Die privaten Bank verpflichten sich, mehr Geld in die Rettung der HRE zu investieren. Nicht nur ihre direkte Finanzspritze müsste steigen, sondern auch ihre Bürgschaft für den Fall, dass der spätere Verkauf der sanierten HRE nicht ausreicht, um die Rettungskredite zu tilgen. Aber auch der Bund müsste seine Bürgschaft erhöhen. Bis jetzt sichert Steinbrück maximal 26,5 Milliarden Euro ab. Eigentlich will er nicht mehr zusagen. "Es ist schon schwer verkraftbar, dass die deutschen Steuerzahler nun für Kapriolen von Banken in Dublin Docks einstehen sollen, die sich dort vor der deutschen Steuer gedrückt haben", sagte der Finanzminister mit Blick auf die Dubliner Depfa.

Andererseits weiß Steinbrück: Wenn die HRE zusammenbricht, gerät damit eines der letzten einigermaßen sicheren Finanzierungsinstrumente, mit dem sich Banken gegenseitig Geld leihen, in Verruf - der Pfandbrief. Pfandbriefe sind Anleihen, mit denen Banken Kredite von anderen Instituten oder auch Privatanlegern aufnehmen und diese mit besonderen Sicherheiten wie Grundstücken unterlegen.

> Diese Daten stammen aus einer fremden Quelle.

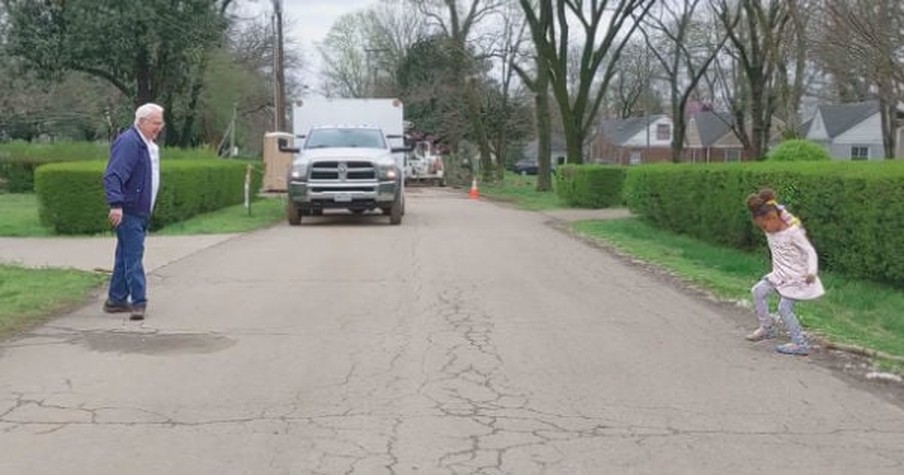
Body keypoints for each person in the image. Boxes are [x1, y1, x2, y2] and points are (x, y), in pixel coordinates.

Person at [101, 103, 164, 321]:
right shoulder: (129, 142)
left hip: (139, 210)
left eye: (160, 123)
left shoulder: (146, 144)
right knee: (133, 257)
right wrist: (116, 204)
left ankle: (116, 300)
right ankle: (139, 302)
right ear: (142, 122)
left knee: (124, 255)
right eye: (156, 123)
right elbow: (113, 175)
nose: (160, 127)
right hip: (129, 210)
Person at [744, 194, 824, 355]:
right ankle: (767, 328)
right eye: (762, 228)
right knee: (758, 291)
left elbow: (810, 251)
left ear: (774, 218)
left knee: (784, 308)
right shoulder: (770, 229)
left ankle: (800, 344)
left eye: (765, 226)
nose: (765, 230)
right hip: (779, 275)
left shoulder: (793, 232)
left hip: (797, 278)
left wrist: (812, 272)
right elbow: (772, 208)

Variante 2: Die Verstaatlichung

Fritz Kuhn, Fraktionschef der Grünen, hat am Sonntag gefordert, die HRE auf "intelligente Weise zu verstaatlichen". Ebendas hat Steinbrück bisher abgelehnt. Die Privatbanken hätten ihn dazu drängen wollen, sagte der Finanzminister. Sein Argument: Übernähme der Bund die HRE, stünde die öffentliche Hand für das komplette Risiko ein. Aus einer Bürgschaft könnte dann schnell eine reale Zahlung dieses Betrags aus dem Bundeshaushalt werden.

Variante 3: Die Pleite

Wie ein Bankrott in der gegenwärtigen Krise letztlich wirkt, weiß niemand. Klar aber ist: Der Exitus der Bank Lehman Brothers in New York, den die US-Regierung hat geschehen lassen, brachte die Abwärtsspirale zusätzlich in Schwung. Sollten durch die Zahlungsunfähigkeit der HRE mehrere deutsche Banken in den Abgrund gerissen werden, könnten die Schäden schnell schwer handhabbare Summen erreichen. Denn irgendwann greift eine Finanzkrise auf die reale Wirtschaft über: Wenn Unternehmen keine Kredite mehr erhalten, streichen sie Arbeitsplätze und zahlen weniger Steuern.